Leitos ocupados por vítimas de sinistros de trânsito impedem o atendimento de pessoas com outras doenças, um fato esse plenamente possível ser evitado.
Causas e o caminho para a solução
Diversos fatores contribuem para a alta incidência de acidentes em Cascavel, incluindo a imprudência, como embriaguez ao volante, excesso de velocidade, avanço de sinal vermelho. O uso do celular no trânsito foi unanimemente apontado como um “câncer” e um dos “maiores problemas”. A legislação penal de trânsito brasileira, considerada “extremamente fraca” e “branda”, contribui para a sensação de impunidade, pois não permite a prisão preventiva em casos graves como homicídio culposo com fuga, mesmo com provas robustas.
A audiência pública revelou uma forte mobilização e consenso entre os poderes públicos e a sociedade civil de Cascavel pela criação da Dedetran. O presidente do Detran Paraná, Santin Roveda, demonstrou otimismo, afirmando que a “possibilidade [de implantação da delegacia] é 100% real”, dada a boa vontade de todos os envolvidos e a saúde financeira do estado. O Detran se comprometeu a “investir pesado em campanhas de trânsito e educação de trânsito” para mudar a cultura no trânsito de Cascavel, uma ação considerada de “curto e médio prazo” para salvar vidas.

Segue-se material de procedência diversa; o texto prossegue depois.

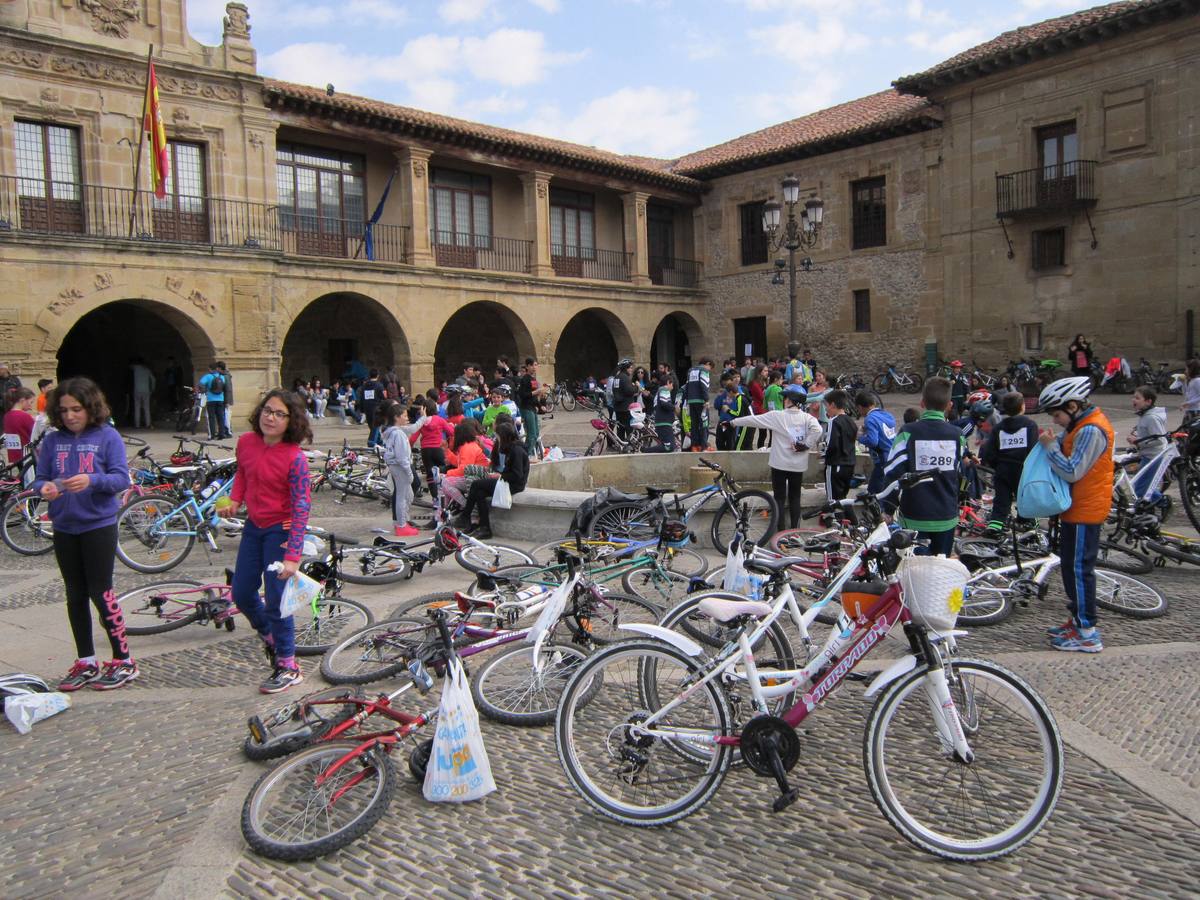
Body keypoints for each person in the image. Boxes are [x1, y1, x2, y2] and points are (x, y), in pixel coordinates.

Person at [32, 378, 135, 691]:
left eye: (76, 409)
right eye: (63, 410)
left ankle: (123, 660)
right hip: (64, 524)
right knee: (74, 593)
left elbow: (121, 479)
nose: (70, 416)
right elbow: (40, 479)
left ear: (90, 408)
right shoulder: (51, 441)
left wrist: (92, 480)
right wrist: (44, 489)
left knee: (101, 592)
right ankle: (86, 660)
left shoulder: (108, 437)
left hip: (98, 524)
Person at [218, 389, 312, 692]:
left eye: (279, 414)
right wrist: (235, 499)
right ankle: (270, 636)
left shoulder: (295, 458)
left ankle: (289, 664)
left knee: (276, 599)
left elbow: (301, 507)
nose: (270, 417)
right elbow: (244, 473)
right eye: (267, 411)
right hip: (254, 526)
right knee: (242, 592)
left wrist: (293, 555)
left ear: (291, 421)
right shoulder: (246, 442)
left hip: (281, 532)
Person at [1037, 376, 1114, 653]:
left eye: (1057, 414)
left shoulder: (1091, 430)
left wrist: (1050, 447)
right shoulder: (1081, 426)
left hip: (1085, 510)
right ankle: (1077, 620)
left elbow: (1072, 470)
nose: (1055, 420)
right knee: (1070, 568)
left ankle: (1087, 631)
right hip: (1077, 508)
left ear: (1072, 406)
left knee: (1080, 571)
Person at [879, 377, 964, 556]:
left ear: (922, 403)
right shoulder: (957, 436)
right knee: (940, 571)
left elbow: (893, 472)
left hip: (914, 515)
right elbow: (958, 472)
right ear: (949, 405)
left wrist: (887, 509)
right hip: (946, 515)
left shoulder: (908, 432)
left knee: (914, 571)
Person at [730, 384, 822, 528]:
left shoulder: (777, 416)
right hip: (797, 466)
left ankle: (780, 532)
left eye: (785, 397)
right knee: (795, 497)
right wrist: (805, 445)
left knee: (779, 498)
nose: (784, 400)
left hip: (779, 464)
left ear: (790, 400)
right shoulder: (807, 418)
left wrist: (733, 422)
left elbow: (753, 420)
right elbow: (818, 430)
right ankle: (794, 531)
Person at [455, 421, 528, 540]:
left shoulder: (517, 450)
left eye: (498, 437)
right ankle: (484, 528)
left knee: (476, 484)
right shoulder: (512, 448)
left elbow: (517, 475)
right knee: (479, 493)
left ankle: (465, 516)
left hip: (512, 485)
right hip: (507, 481)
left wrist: (500, 476)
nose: (497, 439)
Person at [980, 391, 1038, 530]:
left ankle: (995, 527)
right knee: (1024, 500)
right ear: (1023, 406)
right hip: (1022, 470)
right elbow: (1033, 449)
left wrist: (997, 465)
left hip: (1003, 469)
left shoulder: (998, 428)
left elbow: (990, 451)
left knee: (1001, 501)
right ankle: (1027, 526)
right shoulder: (1030, 425)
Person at [381, 400, 425, 537]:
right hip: (400, 468)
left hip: (396, 467)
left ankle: (402, 523)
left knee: (405, 495)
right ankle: (401, 525)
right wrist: (408, 472)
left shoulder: (392, 431)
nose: (407, 418)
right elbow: (401, 457)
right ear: (396, 417)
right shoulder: (398, 434)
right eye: (404, 416)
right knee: (401, 497)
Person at [441, 420, 490, 510]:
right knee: (445, 484)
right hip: (475, 477)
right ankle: (443, 511)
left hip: (477, 478)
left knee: (446, 482)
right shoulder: (467, 446)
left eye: (455, 435)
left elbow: (464, 469)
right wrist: (446, 450)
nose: (453, 437)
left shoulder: (468, 447)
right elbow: (459, 462)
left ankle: (467, 506)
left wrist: (447, 473)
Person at [410, 395, 454, 493]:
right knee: (443, 470)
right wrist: (451, 426)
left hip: (425, 451)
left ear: (423, 409)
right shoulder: (439, 420)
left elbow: (413, 438)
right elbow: (451, 432)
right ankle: (443, 493)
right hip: (438, 449)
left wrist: (409, 447)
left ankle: (434, 499)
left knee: (430, 475)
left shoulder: (420, 422)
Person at [855, 391, 896, 496]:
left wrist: (859, 437)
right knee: (886, 485)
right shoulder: (887, 414)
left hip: (882, 458)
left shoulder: (870, 419)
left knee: (874, 491)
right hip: (893, 454)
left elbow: (873, 442)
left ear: (860, 407)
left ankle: (879, 510)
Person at [823, 389, 857, 501]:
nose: (826, 409)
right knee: (843, 500)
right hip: (849, 465)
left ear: (832, 405)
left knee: (833, 502)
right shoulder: (851, 421)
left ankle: (835, 518)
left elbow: (831, 445)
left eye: (826, 406)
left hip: (835, 465)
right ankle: (849, 518)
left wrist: (824, 454)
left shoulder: (834, 421)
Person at [1128, 386, 1167, 466]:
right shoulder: (1146, 415)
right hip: (1148, 455)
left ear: (1148, 402)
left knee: (1144, 479)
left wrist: (1137, 441)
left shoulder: (1151, 418)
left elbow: (1159, 440)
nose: (1133, 400)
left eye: (1137, 398)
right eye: (1134, 397)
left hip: (1153, 458)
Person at [683, 358, 713, 452]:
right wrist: (706, 400)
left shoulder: (691, 371)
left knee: (694, 424)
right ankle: (704, 446)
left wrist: (687, 400)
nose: (709, 370)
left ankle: (695, 446)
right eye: (710, 368)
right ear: (707, 364)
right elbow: (703, 384)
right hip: (701, 401)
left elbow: (687, 386)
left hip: (691, 401)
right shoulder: (704, 370)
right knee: (704, 423)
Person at [3, 387, 36, 466]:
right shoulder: (24, 416)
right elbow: (35, 434)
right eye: (31, 402)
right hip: (27, 454)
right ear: (22, 401)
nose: (31, 406)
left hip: (14, 454)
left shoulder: (7, 415)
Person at [517, 357, 542, 459]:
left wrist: (540, 406)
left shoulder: (533, 379)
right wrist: (536, 392)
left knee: (536, 433)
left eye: (535, 365)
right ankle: (526, 455)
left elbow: (534, 397)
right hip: (526, 408)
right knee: (531, 434)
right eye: (532, 365)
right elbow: (522, 394)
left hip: (532, 408)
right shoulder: (525, 378)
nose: (534, 367)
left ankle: (531, 453)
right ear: (527, 366)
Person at [714, 378, 747, 451]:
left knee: (731, 444)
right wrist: (719, 396)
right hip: (722, 422)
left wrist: (728, 410)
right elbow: (716, 406)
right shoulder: (723, 394)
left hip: (732, 423)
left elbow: (739, 413)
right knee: (719, 442)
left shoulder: (738, 397)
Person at [610, 358, 638, 440]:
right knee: (629, 428)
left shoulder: (617, 377)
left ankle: (621, 444)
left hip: (618, 407)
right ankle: (630, 445)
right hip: (626, 407)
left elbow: (614, 390)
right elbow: (629, 391)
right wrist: (635, 387)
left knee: (620, 428)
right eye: (630, 368)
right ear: (626, 368)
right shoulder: (625, 378)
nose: (631, 370)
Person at [649, 372, 677, 452]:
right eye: (672, 384)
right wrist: (674, 408)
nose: (672, 387)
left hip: (662, 423)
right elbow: (664, 403)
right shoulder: (664, 389)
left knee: (668, 446)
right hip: (664, 423)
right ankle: (646, 450)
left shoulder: (659, 391)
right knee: (669, 446)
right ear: (668, 382)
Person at [199, 362, 227, 440]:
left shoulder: (208, 376)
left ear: (210, 369)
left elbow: (201, 383)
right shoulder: (222, 377)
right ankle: (222, 434)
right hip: (220, 399)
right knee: (220, 417)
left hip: (211, 399)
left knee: (211, 418)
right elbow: (223, 386)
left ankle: (212, 435)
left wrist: (204, 390)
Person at [129, 357, 155, 429]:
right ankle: (148, 424)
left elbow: (130, 367)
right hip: (146, 391)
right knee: (146, 408)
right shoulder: (147, 370)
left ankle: (137, 425)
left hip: (137, 390)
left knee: (137, 407)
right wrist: (152, 389)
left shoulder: (135, 368)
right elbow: (153, 379)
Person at [360, 369, 385, 435]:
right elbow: (383, 397)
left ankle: (377, 441)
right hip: (376, 408)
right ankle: (373, 441)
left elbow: (362, 398)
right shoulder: (379, 385)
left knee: (371, 426)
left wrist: (362, 410)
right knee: (376, 427)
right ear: (377, 376)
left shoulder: (364, 386)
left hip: (367, 408)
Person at [217, 361, 234, 439]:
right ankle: (224, 431)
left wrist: (227, 401)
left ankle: (228, 431)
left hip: (225, 399)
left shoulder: (225, 376)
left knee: (226, 416)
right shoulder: (223, 375)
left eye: (217, 368)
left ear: (220, 368)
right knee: (223, 416)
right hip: (223, 399)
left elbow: (228, 389)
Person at [1181, 358, 1200, 427]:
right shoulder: (1191, 380)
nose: (1185, 371)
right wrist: (1183, 383)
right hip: (1189, 410)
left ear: (1192, 370)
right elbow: (1186, 394)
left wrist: (1187, 403)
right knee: (1184, 432)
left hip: (1195, 411)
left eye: (1186, 369)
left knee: (1190, 432)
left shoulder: (1197, 381)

Entre os encaminhamentos da audiência, destacam-se:
• O envio de um ofício com a ata da audiência à Secretaria de Segurança Pública do Paraná, formalizando a demanda pela Dedetran.
• A criação de um grupo de trabalho para acompanhamento e monitoramento da implantação da delegacia, sob a responsabilidade da Comissão de Segurança e Trânsito da Câmara.

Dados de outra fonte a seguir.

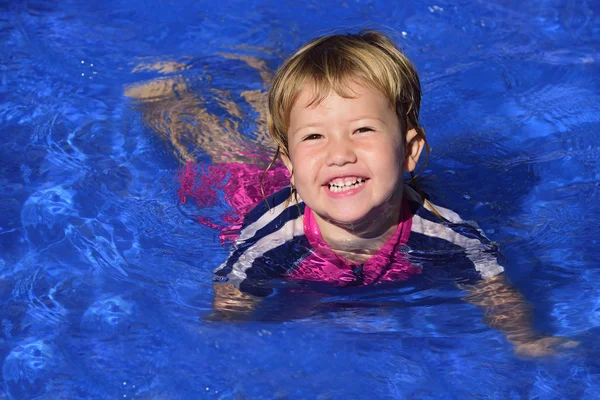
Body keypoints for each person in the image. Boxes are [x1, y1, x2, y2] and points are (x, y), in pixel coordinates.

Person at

• Moções ou requerimentos ao Congresso Nacional para revisão das legislações de trânsito, buscando maior rigidez e punição.
• O estudo da contratação de mais agentes de trânsito pelo município, com a Transitar já programando convocações e um novo concurso.
• O estabelecimento de parcerias de capacitação para policiais civis de Cascavel com a Dedetran de Curitiba, enquanto a delegacia especializada não é implantada.
• A criação de uma política pública de atendimento e suporte a vítimas e famílias de crimes de trânsito, estudando um fluxo específico em parceria com a Secretaria de Saúde.
A criação da Delegacia Especializada em Delitos de Trânsito é vista como uma ferramenta essencial para fortalecer a Polícia Civil, garantir a punição de infratores, inibir condutas de risco, acelerar investigações e, fundamentalmente, reduzir acidentes e mortes, buscando concretizar a “meta de morte zero no trânsito” e oferecer justiça e amparo às famílias.